Sales trends worsened in Q1.
Etsy (ETSY -15.06%) stock trailed the market by a wide margin this week, falling 14% through Thursday trading according to data provided by S&P Global Market Intelligence. That’s compared to a 1% decline in the S&P 500. The e-commerce retailer’s performance is even worse once you zoom out. Shares are down nearly 30% in 2024 and have slumped by almost 40% in the past full year.
This week’s decline was sparked by Etsy’s first-quarter earnings update, which wasn’t well received on Wall Street.
Still shrinking
Etsy handled $3 billion of transactions in the selling period that ran through late March.
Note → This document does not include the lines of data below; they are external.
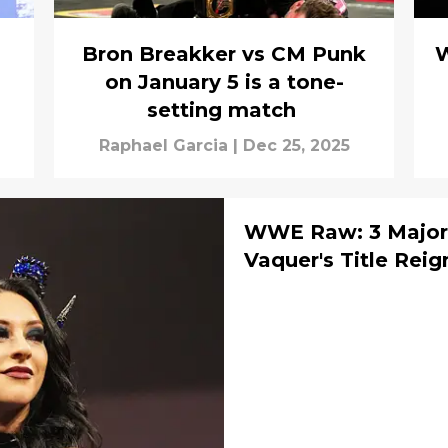
Bron Breakker vs CM Punk
W
on January 5 is a tone-
setting match
Raphael Garcia
|
Dec 25, 2025
WWE Raw: 3 Major 
Vaquer's Title Reig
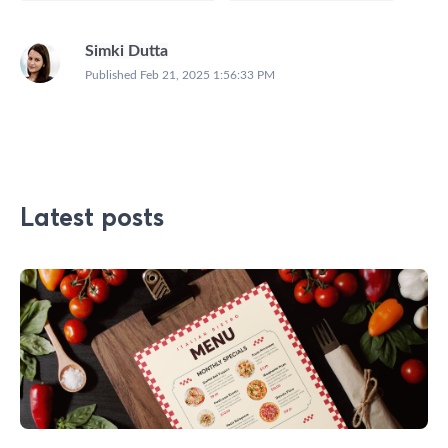
Simki Dutta
Published
Feb 21, 2025 1:56:33 PM
Latest posts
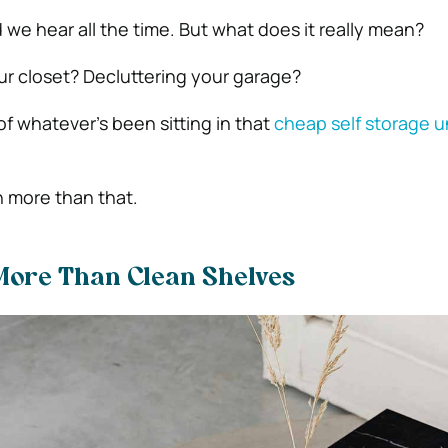
 we hear all the time. But what does it really mean?
our closet? Decluttering your garage?
 of whatever’s been sitting in that
cheap self storage u
 more than that.
More Than Clean Shelves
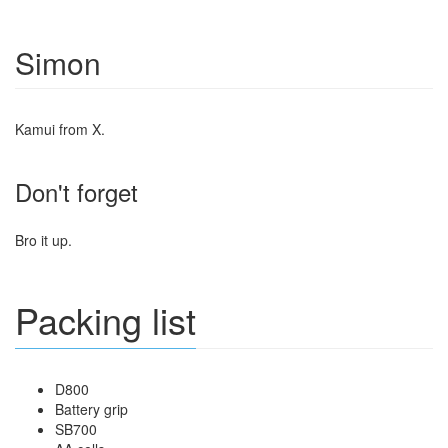
Simon
Kamui from X.
Don't forget
Bro it up.
Packing list
D800
Battery grip
SB700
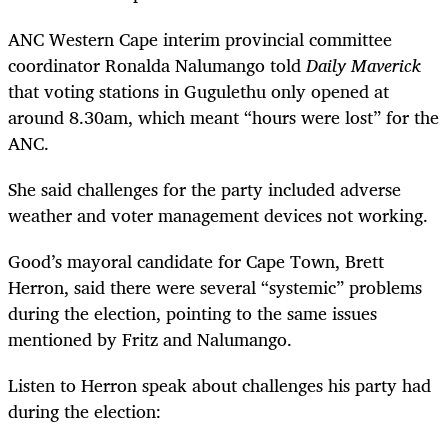
ANC Western Cape interim provincial committee
coordinator Ronalda Nalumango told
Daily Maverick
that voting stations in Gugulethu only opened at
around 8.30am, which meant “hours were lost” for the
ANC.
She said challenges for the party included adverse
weather and voter management devices not working.
Good’s mayoral candidate for Cape Town, Brett
Herron, said there were several “systemic” problems
during the election, pointing to the same issues
mentioned by Fritz and Nalumango.
Listen to Herron speak about challenges his party had
during the election:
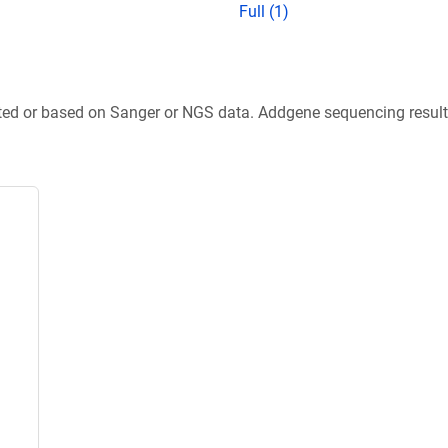
Full (1)
ted or based on Sanger or NGS data. Addgene sequencing results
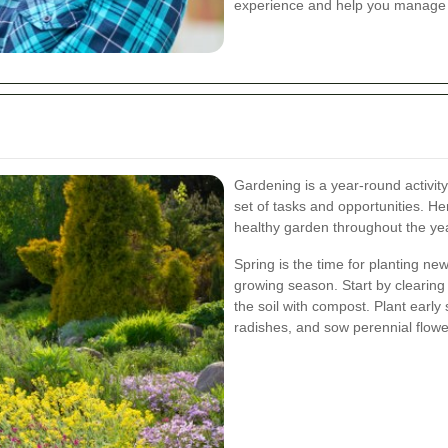
experience and help you manage y
Gardening is a year-round activit
set of tasks and opportunities. H
healthy garden throughout the ye
Spring is the time for planting n
growing season. Start by clearin
the soil with compost. Plant early
radishes, and sow perennial flowe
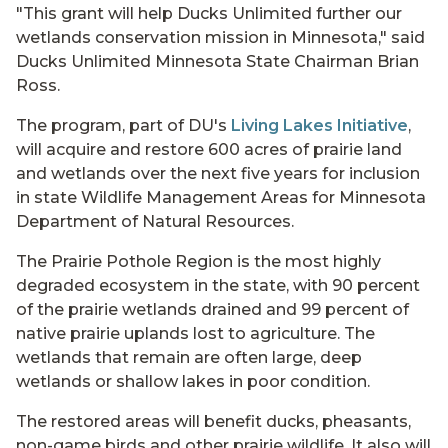
"This grant will help Ducks Unlimited further our
wetlands conservation mission in Minnesota," said
Ducks Unlimited Minnesota State Chairman Brian
Ross.
The program, part of DU's
Living Lakes Initiative
,
will acquire and restore 600 acres of prairie land
and wetlands over the next five years for inclusion
in state Wildlife Management Areas for Minnesota
Department of Natural Resources.
The Prairie Pothole Region is the most highly
degraded ecosystem in the state, with 90 percent
of the prairie wetlands drained and 99 percent of
native prairie uplands lost to agriculture. The
wetlands that remain are often large, deep
wetlands or shallow lakes in poor condition.
The restored areas will benefit ducks, pheasants,
non-game birds and other prairie wildlife. It also will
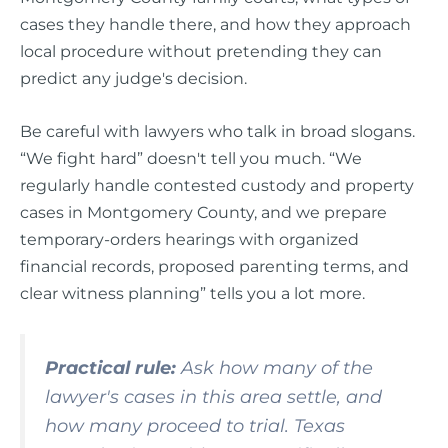
cases they handle there, and how they approach
local procedure without pretending they can
predict any judge's decision.
Be careful with lawyers who talk in broad slogans.
“We fight hard” doesn't tell you much. “We
regularly handle contested custody and property
cases in Montgomery County, and we prepare
temporary-orders hearings with organized
financial records, proposed parenting terms, and
clear witness planning” tells you a lot more.
Practical rule:
Ask how many of the
lawyer's cases in this area settle, and
how many proceed to trial. Texas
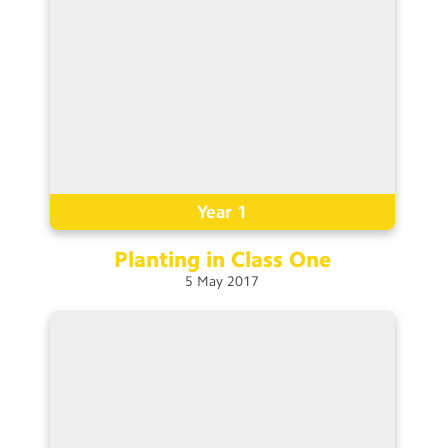
Year 1
Planting in Class
One
5
May
2017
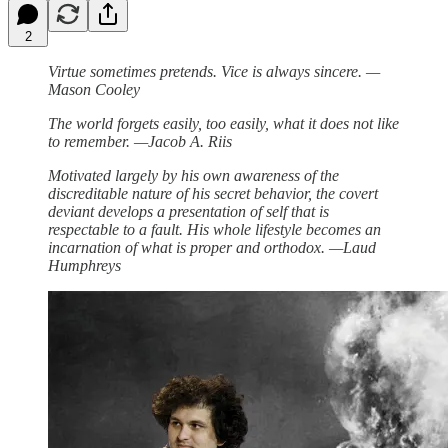
2
Virtue sometimes pretends. Vice is always sincere. —
Mason Cooley
The world forgets easily, too easily, what it does not like
to remember. —Jacob A. Riis
Motivated largely by his own awareness of the
discreditable nature of his secret behavior, the covert
deviant develops a presentation of self that is
respectable to a fault. His whole lifestyle becomes an
incarnation of what is proper and orthodox. —Laud
Humphreys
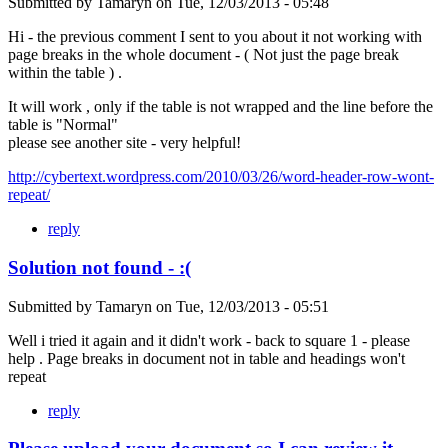
Submitted by
Tamaryn
on
Tue, 12/03/2013 - 05:48
Hi - the previous comment I sent to you about it not working with
page breaks in the whole document - ( Not just the page break
within the table ) .
It will work , only if the table is not wrapped and the line before the
table is "Normal"
please see another site - very helpful!
http://cybertext.wordpress.com/2010/03/26/word-header-row-wont-
repeat/
reply
Solution not found - :(
Submitted by
Tamaryn
on
Tue, 12/03/2013 - 05:51
Well i tried it again and it didn't work - back to square 1 - please
help . Page breaks in document not in table and headings won't
repeat
reply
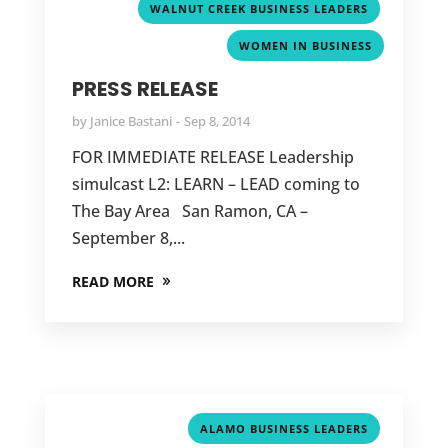
,
WALNUT CREEK BUSINESS LEADERS
WOMEN IN BUSINESS
PRESS RELEASE
by
Janice Bastani
Sep 8, 2014
FOR IMMEDIATE RELEASE Leadership
simulcast L2: LEARN – LEAD coming to
The Bay Area San Ramon, CA –
September 8,...
READ MORE
,
ALAMO BUSINESS LEADERS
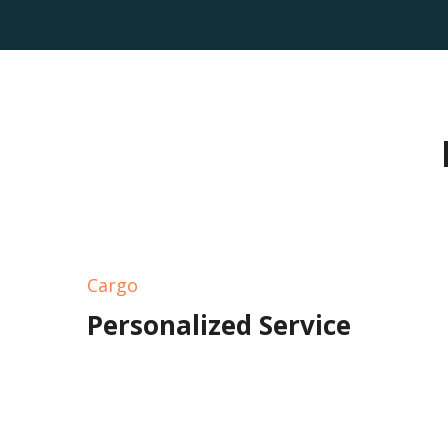
Cargo
Personalized Service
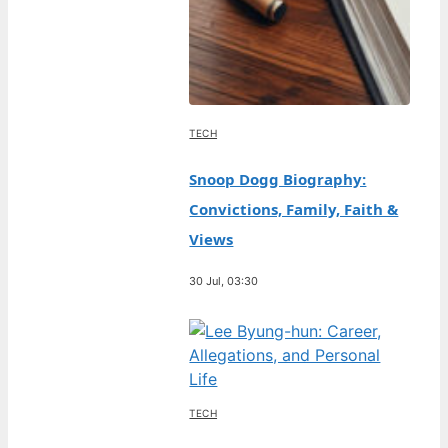
TECH
Snoop Dogg Biography:
Convictions, Family, Faith &
Views
30 Jul, 03:30
TECH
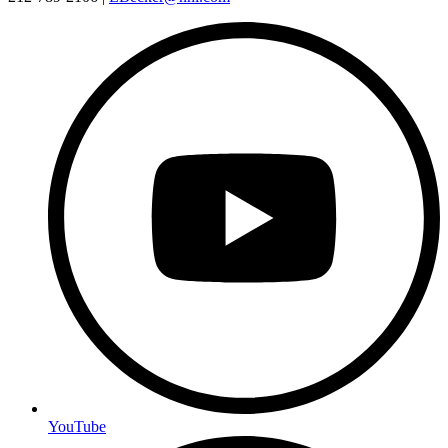
YouTube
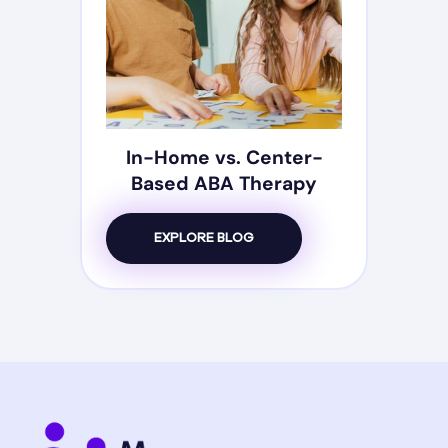
In-Home vs. Center-
Based ABA Therapy
EXPLORE BLOG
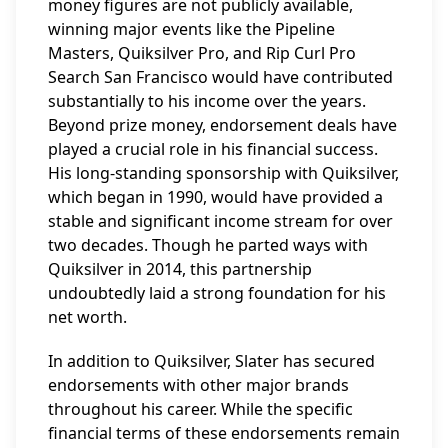
money figures are not publicly available,
winning major events like the Pipeline
Masters, Quiksilver Pro, and Rip Curl Pro
Search San Francisco would have contributed
substantially to his income over the years.
Beyond prize money, endorsement deals have
played a crucial role in his financial success.
His long-standing sponsorship with Quiksilver,
which began in 1990, would have provided a
stable and significant income stream for over
two decades. Though he parted ways with
Quiksilver in 2014, this partnership
undoubtedly laid a strong foundation for his
net worth.
In addition to Quiksilver, Slater has secured
endorsements with other major brands
throughout his career. While the specific
financial terms of these endorsements remain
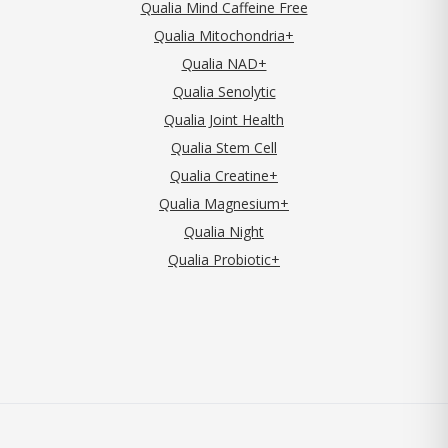
Qualia Mind Caffeine Free
Qualia Mitochondria+
Qualia NAD+
Qualia Senolytic
Qualia Joint Health
Qualia Stem Cell
Qualia Creatine+
Qualia Magnesium+
Qualia Night
Qualia Probiotic+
That figure translated into a 4% decline, marking a deceleration compared to the prior quarter’s 2% drop. In other words, Etsy’s growth rate hasn’t yet stabilized after sitting in negative territory for the past two full years.
Management said the challenge stemmed from weak consumer demand for its category of discretionary purchases. “Our first quarter performance … was pressured by the challenging environment for consumer discretionary products,” CEO Josh Silverman said in a press release.
There were other signs of soft demand, too. Etsy’s buyer pool rose by less than 2% from a year ago and was flat compared to the prior quarter. Most of those gains came from areas outside of the U.S., too, management said.
The good news is that Etsy remains profitable, although net profit margin fell to 10% of sales from 12% of sales a year ago.
Looking ahead
Investors are bracing for a continued tough operating environment through the rest of 2024. Etsy executives said they’re expecting to see a modest acceleration in sales growth in the second half of the year. However, sales volumes are likely to remain negative in the second quarter, falling by about the same 4% rate that shareholders saw in Q1.
Etsy is focusing on cutting costs and on improving the shopping and selling experiences. These efforts should pay off over time, likely boosting profitability and sales. But the e-commerce stock will likely remain under pressure until the company starts growing its merchandise volumes again.